Our homemade taco seasoning, along with sautéed onion, salt and umami-rich tomato paste, gave our taco filling savory depth that was far superior to any commercial taco kit.
Serve with your favorite taco toppings. Options include cilantro, chopped white onion, shredded cheese, shredded iceberg lettuce, chopped tomato, sour cream, salsa (red or green) and hot sauce.
- 1 tablespoon water
- ¼ teaspoon baking soda
- 12 ounces (90 percent) lean ground beef
- 2¼ teaspoons chili powder
- 2¼ teaspoons paprika
- ¾ teaspoon ground cumin
- ¾ teaspoon garlic powder
- 1 tablespoon canola oil
- 1 onion, chopped fine
- ¼ teaspoon salt
- 2 tablespoons tomato paste
- 8 to 12 hard taco shells or 6-inch corn tortillas
Stir together water and baking soda in large bowl. Add beef and mix until thoroughly combined, set aside. In small bowl, stir together chili powder, paprika, cumin, and garlic powder.

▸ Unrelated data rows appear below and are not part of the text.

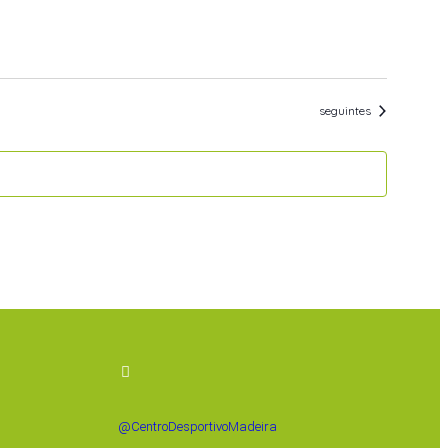
Eventos
seguintes
@CentroDesportivoMadeira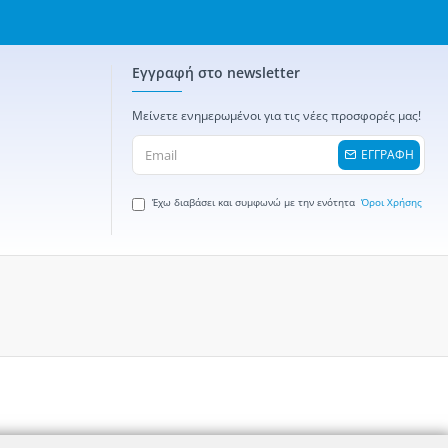
Εγγραφή στο newsletter
Μείνετε ενημερωμένοι για τις νέες προσφορές μας!
ΕΓΓΡΑΦΗ
Έχω διαβάσει και συμφωνώ με την ενότητα
Όροι Χρήσης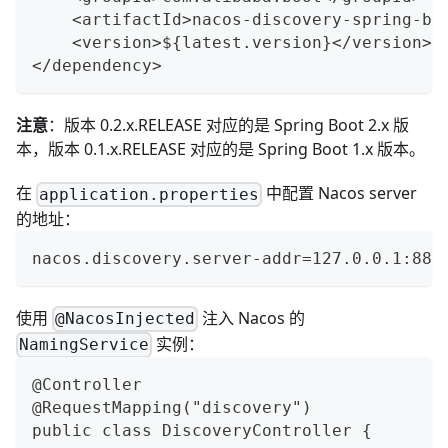
    <artifactId>nacos-discovery-spring-bo
    <version>${latest.version}</version>
</dependency>
注意
：版本
0.2.x.RELEASE
对应的是 Spring Boot 2.x 版
本，版本
0.1.x.RELEASE
对应的是 Spring Boot 1.x 版本。
在
中配置 Nacos server
application.properties
的地址：
nacos.discovery.server-addr=127.0.0.1:884
使用
注入 Nacos 的
@NacosInjected
实例：
NamingService
@Controller
@RequestMapping("discovery")
public class DiscoveryController {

Heat oil in 12-inch nonstick skillet over medium heat until shimmering. Add onion and cook, stirring occasionally, until softened, about 5 minutes. Add spice mixture and salt and cook, stirring frequently, until fragrant, about 1 minute. Stir in tomato paste and cook until paste is rust-colored, 1 to 2 minutes.
Add beef and cook, using wooden spoon to break meat into pieces no larger than ¼ inch, until beef has just lost its raw pink color, about 5 minutes. Serve in taco shells with toppings.
Make-Ahead Taco Night:
You can make a larger batch of the taco seasoning to have on hand and make tacos quickly and easily any time. Double or triple the spices, mix until thoroughly combined, and store in an airtight container. When you’re ready to cook, use 2 tablespoons of the spice mixture for every 12 ounces of ground beef.
Tips For Toddlers:
If your toddler is on the pickier side, in step 2, use half of (or even omit) the spice mixture for a plainer finished taco filling. Younger toddlers may prefer soft corn tortillas to hard taco shells. Have your child pick toppings of choice.